Return the lines of the listing verbatim, from its first line through the line that contains "genus: Onchidoris", including both.

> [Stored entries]
## BEGIN

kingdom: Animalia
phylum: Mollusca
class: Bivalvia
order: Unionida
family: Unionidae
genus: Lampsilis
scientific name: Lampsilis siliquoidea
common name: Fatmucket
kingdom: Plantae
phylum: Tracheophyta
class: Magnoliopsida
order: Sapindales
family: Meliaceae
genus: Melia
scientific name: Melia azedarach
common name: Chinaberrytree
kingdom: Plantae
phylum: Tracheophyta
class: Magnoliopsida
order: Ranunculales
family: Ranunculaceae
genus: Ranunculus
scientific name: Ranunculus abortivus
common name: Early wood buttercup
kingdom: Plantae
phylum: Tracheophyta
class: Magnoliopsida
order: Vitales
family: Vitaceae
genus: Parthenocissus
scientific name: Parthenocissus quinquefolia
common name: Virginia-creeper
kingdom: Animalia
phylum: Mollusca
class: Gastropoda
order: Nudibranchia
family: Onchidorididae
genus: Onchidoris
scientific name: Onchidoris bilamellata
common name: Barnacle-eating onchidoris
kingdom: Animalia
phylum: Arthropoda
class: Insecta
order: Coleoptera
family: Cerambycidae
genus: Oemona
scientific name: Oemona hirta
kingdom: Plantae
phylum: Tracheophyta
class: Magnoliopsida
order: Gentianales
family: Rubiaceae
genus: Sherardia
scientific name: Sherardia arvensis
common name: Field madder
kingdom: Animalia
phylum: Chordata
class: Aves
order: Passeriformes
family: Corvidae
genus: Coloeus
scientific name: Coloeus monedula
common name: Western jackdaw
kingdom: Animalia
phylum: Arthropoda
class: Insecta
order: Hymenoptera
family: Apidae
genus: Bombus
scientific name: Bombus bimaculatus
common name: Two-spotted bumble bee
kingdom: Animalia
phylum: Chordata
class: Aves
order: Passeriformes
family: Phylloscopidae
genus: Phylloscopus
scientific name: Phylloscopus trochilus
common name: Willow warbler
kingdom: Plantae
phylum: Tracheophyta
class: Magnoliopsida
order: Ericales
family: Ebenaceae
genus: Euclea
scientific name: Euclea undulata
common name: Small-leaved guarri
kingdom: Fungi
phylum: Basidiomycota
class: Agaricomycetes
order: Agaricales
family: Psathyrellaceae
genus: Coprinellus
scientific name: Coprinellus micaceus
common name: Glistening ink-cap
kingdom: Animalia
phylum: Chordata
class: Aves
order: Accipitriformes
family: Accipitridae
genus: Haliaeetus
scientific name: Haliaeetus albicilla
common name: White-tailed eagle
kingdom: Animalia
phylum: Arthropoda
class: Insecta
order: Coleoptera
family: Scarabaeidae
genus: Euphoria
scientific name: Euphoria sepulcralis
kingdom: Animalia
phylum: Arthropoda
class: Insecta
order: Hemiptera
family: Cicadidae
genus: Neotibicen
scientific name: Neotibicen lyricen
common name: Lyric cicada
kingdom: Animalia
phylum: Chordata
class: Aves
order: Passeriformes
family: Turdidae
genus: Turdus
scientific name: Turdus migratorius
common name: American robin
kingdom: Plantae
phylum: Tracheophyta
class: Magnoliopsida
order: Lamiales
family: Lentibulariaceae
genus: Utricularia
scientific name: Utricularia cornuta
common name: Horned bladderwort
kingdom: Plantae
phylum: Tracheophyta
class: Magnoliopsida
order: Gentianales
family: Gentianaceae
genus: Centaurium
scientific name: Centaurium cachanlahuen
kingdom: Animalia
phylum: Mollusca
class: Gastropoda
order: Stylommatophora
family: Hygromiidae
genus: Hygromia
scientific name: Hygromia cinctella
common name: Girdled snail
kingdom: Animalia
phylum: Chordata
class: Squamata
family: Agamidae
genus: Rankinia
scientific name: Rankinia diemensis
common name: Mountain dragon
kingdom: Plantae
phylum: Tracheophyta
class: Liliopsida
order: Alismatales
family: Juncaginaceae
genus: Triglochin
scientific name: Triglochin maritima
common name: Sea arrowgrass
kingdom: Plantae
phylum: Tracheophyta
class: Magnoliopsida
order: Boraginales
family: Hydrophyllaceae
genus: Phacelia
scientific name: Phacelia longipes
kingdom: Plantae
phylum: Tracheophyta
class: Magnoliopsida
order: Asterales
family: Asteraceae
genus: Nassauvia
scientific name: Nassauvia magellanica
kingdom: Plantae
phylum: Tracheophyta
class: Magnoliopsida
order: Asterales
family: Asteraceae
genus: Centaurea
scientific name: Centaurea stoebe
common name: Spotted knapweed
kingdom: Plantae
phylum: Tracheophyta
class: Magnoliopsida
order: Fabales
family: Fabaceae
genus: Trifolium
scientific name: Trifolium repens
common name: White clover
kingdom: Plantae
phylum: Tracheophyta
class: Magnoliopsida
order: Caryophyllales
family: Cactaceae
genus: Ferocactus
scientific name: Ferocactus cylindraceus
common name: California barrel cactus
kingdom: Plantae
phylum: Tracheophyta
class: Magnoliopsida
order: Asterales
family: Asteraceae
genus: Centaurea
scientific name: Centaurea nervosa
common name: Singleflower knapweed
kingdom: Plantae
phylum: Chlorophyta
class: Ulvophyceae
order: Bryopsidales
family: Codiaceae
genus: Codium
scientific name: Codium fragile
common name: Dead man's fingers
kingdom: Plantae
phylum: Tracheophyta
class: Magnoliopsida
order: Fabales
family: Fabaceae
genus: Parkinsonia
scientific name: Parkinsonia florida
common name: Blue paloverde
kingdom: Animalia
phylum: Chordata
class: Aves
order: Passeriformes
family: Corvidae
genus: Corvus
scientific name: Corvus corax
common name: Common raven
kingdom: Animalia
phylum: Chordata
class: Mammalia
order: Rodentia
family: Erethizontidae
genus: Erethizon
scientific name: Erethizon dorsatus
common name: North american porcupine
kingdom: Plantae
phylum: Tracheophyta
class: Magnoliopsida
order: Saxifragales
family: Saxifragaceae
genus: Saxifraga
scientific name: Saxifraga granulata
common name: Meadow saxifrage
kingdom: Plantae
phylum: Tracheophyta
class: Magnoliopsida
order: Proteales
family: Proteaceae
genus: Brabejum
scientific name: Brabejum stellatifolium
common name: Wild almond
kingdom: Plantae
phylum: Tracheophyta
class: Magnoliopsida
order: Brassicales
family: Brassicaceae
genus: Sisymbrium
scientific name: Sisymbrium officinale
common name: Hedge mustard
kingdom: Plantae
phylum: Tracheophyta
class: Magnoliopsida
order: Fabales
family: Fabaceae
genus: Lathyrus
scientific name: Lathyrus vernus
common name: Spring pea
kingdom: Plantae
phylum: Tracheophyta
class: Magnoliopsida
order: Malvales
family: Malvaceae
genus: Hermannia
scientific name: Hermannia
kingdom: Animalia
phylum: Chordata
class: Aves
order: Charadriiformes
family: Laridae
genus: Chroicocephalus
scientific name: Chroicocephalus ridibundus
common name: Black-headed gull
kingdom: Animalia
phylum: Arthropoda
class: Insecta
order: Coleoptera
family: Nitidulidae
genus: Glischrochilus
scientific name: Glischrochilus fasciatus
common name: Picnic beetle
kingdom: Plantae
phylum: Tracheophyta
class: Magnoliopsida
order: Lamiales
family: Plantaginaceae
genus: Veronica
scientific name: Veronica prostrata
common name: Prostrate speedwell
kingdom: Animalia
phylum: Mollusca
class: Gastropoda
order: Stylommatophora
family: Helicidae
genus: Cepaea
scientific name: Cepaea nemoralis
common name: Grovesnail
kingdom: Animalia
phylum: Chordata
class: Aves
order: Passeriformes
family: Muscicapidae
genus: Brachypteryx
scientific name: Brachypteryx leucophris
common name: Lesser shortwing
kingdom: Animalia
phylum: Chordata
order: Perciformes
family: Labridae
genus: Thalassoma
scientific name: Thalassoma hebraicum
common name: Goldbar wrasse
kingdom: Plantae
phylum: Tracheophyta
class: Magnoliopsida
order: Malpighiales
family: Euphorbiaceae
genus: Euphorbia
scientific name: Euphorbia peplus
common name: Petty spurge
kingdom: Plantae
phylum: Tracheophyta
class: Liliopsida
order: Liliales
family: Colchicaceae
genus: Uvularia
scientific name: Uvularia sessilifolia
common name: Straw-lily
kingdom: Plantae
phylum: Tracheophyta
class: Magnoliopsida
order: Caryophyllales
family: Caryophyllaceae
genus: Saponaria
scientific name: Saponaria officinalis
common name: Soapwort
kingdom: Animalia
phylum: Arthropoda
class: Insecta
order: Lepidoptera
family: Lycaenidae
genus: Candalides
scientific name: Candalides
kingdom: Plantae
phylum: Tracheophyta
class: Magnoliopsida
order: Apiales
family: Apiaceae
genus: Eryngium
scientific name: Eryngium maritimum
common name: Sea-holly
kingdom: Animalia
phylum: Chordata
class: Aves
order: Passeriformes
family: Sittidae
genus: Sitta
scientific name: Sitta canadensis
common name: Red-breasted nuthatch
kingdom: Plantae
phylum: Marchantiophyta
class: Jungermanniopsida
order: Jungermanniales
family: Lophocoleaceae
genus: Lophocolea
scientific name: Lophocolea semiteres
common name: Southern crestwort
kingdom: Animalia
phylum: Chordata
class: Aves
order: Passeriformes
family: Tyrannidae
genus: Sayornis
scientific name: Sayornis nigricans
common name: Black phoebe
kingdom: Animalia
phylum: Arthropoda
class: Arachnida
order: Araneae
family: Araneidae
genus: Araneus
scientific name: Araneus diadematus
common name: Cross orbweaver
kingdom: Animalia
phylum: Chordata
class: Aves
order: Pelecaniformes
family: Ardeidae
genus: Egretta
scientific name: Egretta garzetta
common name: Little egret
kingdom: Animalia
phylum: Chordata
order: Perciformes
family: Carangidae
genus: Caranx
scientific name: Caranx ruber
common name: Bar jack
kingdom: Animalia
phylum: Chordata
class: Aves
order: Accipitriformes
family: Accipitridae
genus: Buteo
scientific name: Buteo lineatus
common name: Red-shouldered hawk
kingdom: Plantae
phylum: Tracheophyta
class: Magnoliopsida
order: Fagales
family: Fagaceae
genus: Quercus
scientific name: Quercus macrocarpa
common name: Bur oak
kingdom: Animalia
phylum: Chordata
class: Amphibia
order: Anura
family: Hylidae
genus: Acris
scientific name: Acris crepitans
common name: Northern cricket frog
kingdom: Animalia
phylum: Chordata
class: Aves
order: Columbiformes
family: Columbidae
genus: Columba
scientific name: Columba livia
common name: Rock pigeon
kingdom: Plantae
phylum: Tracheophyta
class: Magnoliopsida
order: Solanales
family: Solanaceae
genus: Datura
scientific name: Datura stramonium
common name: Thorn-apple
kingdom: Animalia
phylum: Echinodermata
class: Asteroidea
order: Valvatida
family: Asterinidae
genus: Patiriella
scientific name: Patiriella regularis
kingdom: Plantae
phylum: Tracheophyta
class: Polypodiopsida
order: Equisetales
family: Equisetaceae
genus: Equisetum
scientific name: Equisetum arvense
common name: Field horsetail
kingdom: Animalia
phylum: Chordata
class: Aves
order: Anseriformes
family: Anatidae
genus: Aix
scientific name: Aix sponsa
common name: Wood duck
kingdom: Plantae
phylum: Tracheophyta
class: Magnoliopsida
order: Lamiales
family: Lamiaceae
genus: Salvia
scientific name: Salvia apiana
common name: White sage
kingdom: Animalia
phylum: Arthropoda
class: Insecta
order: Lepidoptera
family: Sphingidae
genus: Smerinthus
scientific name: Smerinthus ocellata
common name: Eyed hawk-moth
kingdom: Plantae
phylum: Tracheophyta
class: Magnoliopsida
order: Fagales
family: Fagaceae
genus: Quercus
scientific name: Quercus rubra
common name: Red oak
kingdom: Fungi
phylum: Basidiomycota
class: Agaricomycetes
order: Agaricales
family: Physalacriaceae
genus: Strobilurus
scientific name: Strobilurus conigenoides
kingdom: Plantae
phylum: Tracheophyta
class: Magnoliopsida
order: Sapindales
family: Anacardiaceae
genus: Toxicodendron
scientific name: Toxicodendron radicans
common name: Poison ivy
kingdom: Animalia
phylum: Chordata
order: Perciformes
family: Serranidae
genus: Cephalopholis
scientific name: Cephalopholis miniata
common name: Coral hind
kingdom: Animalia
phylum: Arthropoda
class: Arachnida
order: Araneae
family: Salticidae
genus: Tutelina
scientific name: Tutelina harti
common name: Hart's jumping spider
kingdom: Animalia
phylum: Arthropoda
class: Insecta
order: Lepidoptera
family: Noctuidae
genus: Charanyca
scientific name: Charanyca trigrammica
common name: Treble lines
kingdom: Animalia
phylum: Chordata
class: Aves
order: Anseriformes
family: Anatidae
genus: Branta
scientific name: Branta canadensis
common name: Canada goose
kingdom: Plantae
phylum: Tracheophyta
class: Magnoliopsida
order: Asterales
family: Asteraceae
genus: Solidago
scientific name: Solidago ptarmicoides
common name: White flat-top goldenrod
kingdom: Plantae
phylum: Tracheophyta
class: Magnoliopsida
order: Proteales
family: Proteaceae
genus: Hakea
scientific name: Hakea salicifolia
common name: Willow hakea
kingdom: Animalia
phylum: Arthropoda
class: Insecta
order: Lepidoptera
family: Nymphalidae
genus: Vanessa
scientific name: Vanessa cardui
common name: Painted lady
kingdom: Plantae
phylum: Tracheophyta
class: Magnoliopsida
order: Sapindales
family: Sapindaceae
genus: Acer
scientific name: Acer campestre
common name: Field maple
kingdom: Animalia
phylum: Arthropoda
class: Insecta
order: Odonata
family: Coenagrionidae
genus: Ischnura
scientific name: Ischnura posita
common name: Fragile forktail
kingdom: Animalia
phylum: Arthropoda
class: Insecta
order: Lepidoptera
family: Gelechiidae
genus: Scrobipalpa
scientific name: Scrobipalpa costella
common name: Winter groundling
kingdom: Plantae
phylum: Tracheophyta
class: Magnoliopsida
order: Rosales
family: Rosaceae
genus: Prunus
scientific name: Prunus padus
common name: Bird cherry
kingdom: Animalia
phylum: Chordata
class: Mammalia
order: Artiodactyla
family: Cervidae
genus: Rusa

## END

> [ANSWER]
kingdom: Animalia
phylum: Mollusca
class: Bivalvia
order: Unionida
family: Unionidae
genus: Lampsilis
scientific name: Lampsilis siliquoidea
common name: Fatmucket
kingdom: Plantae
phylum: Tracheophyta
class: Magnoliopsida
order: Sapindales
family: Meliaceae
genus: Melia
scientific name: Melia azedarach
common name: Chinaberrytree
kingdom: Plantae
phylum: Tracheophyta
class: Magnoliopsida
order: Ranunculales
family: Ranunculaceae
genus: Ranunculus
scientific name: Ranunculus abortivus
common name: Early wood buttercup
kingdom: Plantae
phylum: Tracheophyta
class: Magnoliopsida
order: Vitales
family: Vitaceae
genus: Parthenocissus
scientific name: Parthenocissus quinquefolia
common name: Virginia-creeper
kingdom: Animalia
phylum: Mollusca
class: Gastropoda
order: Nudibranchia
family: Onchidorididae
genus: Onchidoris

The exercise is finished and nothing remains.